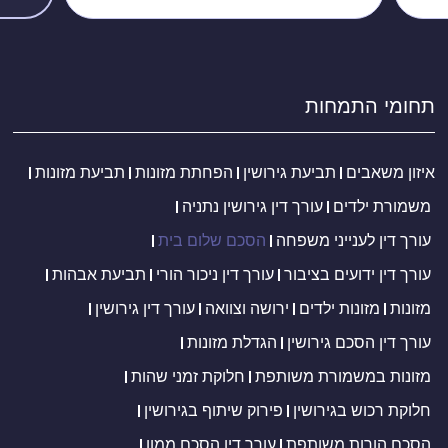
תחומי התמחות
איזון משאבים
תביעת גירושין
הפחתת מזונות
תביעת מזונות
משמורת ילדים
עורך דין גירושין נתניה
עורך דין לענייני משפחה
הסכם שלום בית
עורך דין ידועים בציבור
עורך דין ניכור הורי
תביעת אבהות
מזונות
מזונות ילדים
ירושה וצוואה
עורך דין גירושין
עורך דין הסכם גירושין
הגדלת מזונות
מזונות במשמורת משותפת
חלוקת זמני שהות
חלוקת רכוש בגירושין
פירוק שיתוף בגירושין
הסכם הורות משותפת
עורך דין הסכם ממון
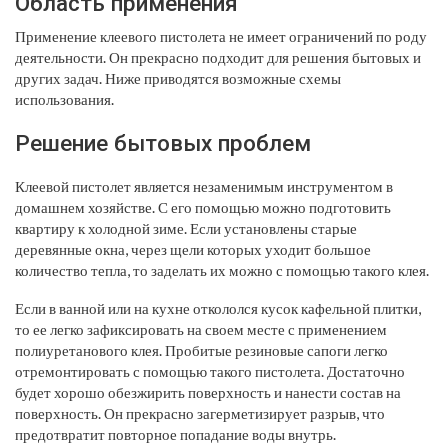
Область применения
Применение клеевого пистолета не имеет ограничений по роду
деятельности. Он прекрасно подходит для решения бытовых и
других задач. Ниже приводятся возможные схемы
использования.
Решение бытовых проблем
Клеевой пистолет является незаменимым инструментом в
домашнем хозяйстве. С его помощью можно подготовить
квартиру к холодной зиме. Если установлены старые
деревянные окна, через щели которых уходит большое
количество тепла, то заделать их можно с помощью такого клея.
Если в ванной или на кухне откололся кусок кафельной плитки,
то ее легко зафиксировать на своем месте с применением
полиуретанового клея. Пробитые резиновые сапоги легко
отремонтировать с помощью такого пистолета. Достаточно
будет хорошо обезжирить поверхность и нанести состав на
поверхность. Он прекрасно загерметизирует разрыв, что
предотвратит повторное попадание воды внутрь.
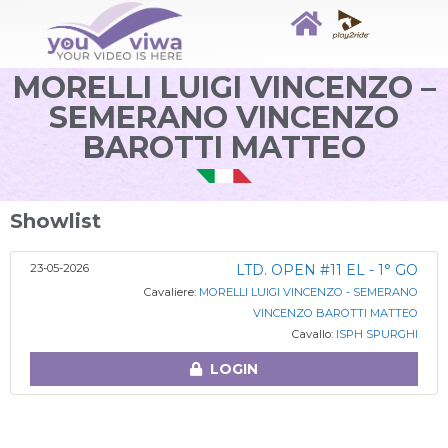
MORELLI LUIGI VINCENZO –
SEMERANO VINCENZO
BAROTTI MATTEO
Showlist
23-05-2026
LTD. OPEN #11 EL - 1° GO
Cavaliere:
MORELLI LUIGI VINCENZO - SEMERANO
VINCENZO BAROTTI MATTEO
Cavallo:
ISPH SPURGHI
LOGIN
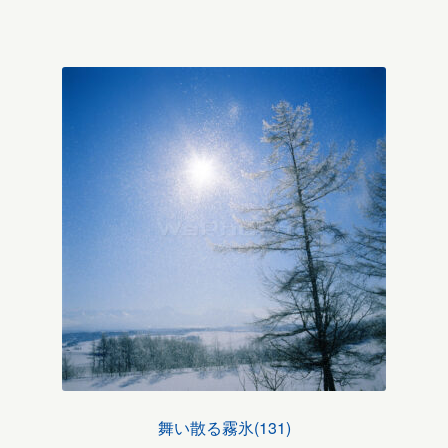
舞い散る霧氷(131)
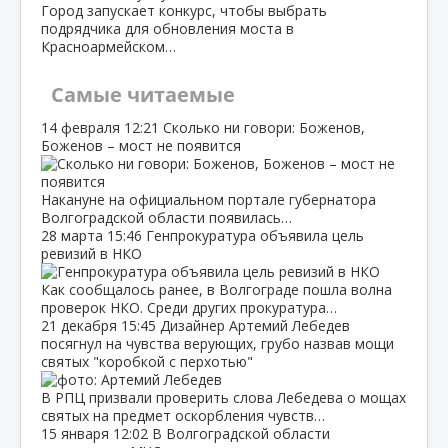
Город запускает конкурс, чтобы выбрать
подрядчика для обновления моста в
Красноармейском…
Самые читаемые
14 февраля
12:21
Сколько ни говори: Боженов,
Боженов – мост не появится
Накануне на официальном портале губернатора
Волгоградской области появилась…
28 марта
15:46
Генпрокуратура объявила цель
ревизий в НКО
Как сообщалось ранее, в Волгограде пошла волна
проверок НКО. Среди других прокуратура…
21 декабря
15:45
Дизайнер Артемий Лебедев
посягнул на чувства верующих, грубо назвав мощи
святых "коробкой с перхотью"
В РПЦ призвали проверить слова Лебедева о мощах
святых на предмет оскорбления чувств…
15 января
12:02
В Волгоградской области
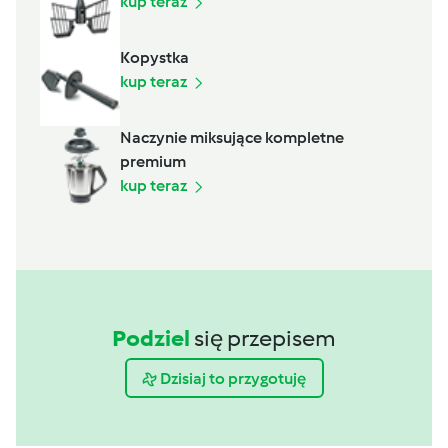
kup teraz
Kopystka
kup teraz
Naczynie miksujące kompletne
premium
kup teraz
Podziel
się przepisem
Dzisiaj to przygotuję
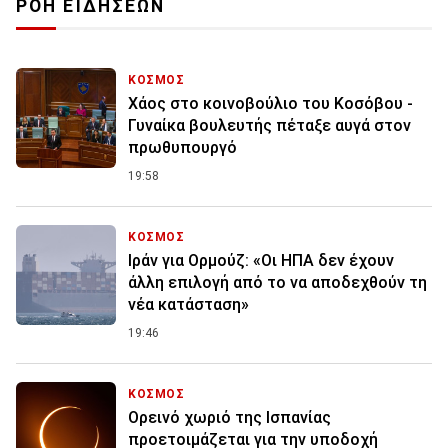
ΡΟΗ ΕΙΔΗΣΕΩΝ
ΚΟΣΜΟΣ
Χάος στο κοινοβούλιο του Κοσόβου -
Γυναίκα βουλευτής πέταξε αυγά στον
πρωθυπουργό
19:58
ΚΟΣΜΟΣ
Ιράν για Ορμούζ: «Οι ΗΠΑ δεν έχουν
άλλη επιλογή από το να αποδεχθούν τη
νέα κατάσταση»
19:46
ΚΟΣΜΟΣ
Ορεινό χωριό της Ισπανίας
προετοιμάζεται για την υποδοχή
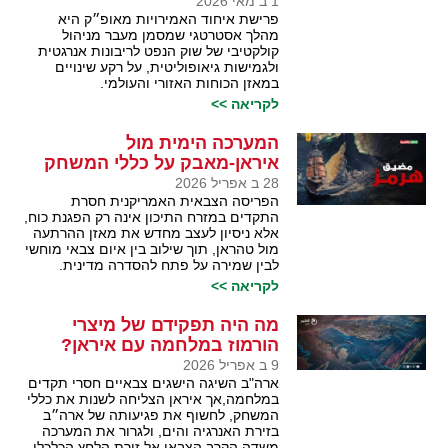
1 ב מאי 2026
פרישת איחוד האמירויות מאופ״ק היא
מהלך אסטרטגי שמסמן מעבר מניהול
קולקטיבי של שוק הנפט לריבונות אנרגטית
ולגמישות גיאופוליטית, על רקע שינויים
במאזן הכוחות האזורי והעולמי.
לקריאה >>
המערכה הימית מול
איראן-מאבק על כללי המשחק
28 ב אפריל 2026
הפריסה הצבאית האמריקנית חסרת
התקדים במזרח התיכון אינה רק הפגנת כוח,
אלא ניסיון לעצב מחדש את מאזן ההרתעה
מול טהראן, תוך שילוב בין איום צבאי מוחשי
לבין שמירה על פתח להסדרה מדינית.
לקריאה >>
מה היה תפקידם של מיצרי
הורמוז במלחמה עם איראן?
9 ב אפריל 2026
ארה"ב השיגה הישגים צבאיים חסרי תקדים
במלחמה,אך איראן הצליחה לשנות את כללי
המשחק, לחשוף את פגיעותה של ארה״ב
בזירת האנרגיה והים, ולגרור את המערכה
משדה הקרב הצבאי אל זירת הלחץ הכלכלי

__________________________________________________

Report each line of the material that contains the string "области", copying the whole line. Count a line only if the capitalization matches.

Волгоградской области появилась…
В Волгоградской области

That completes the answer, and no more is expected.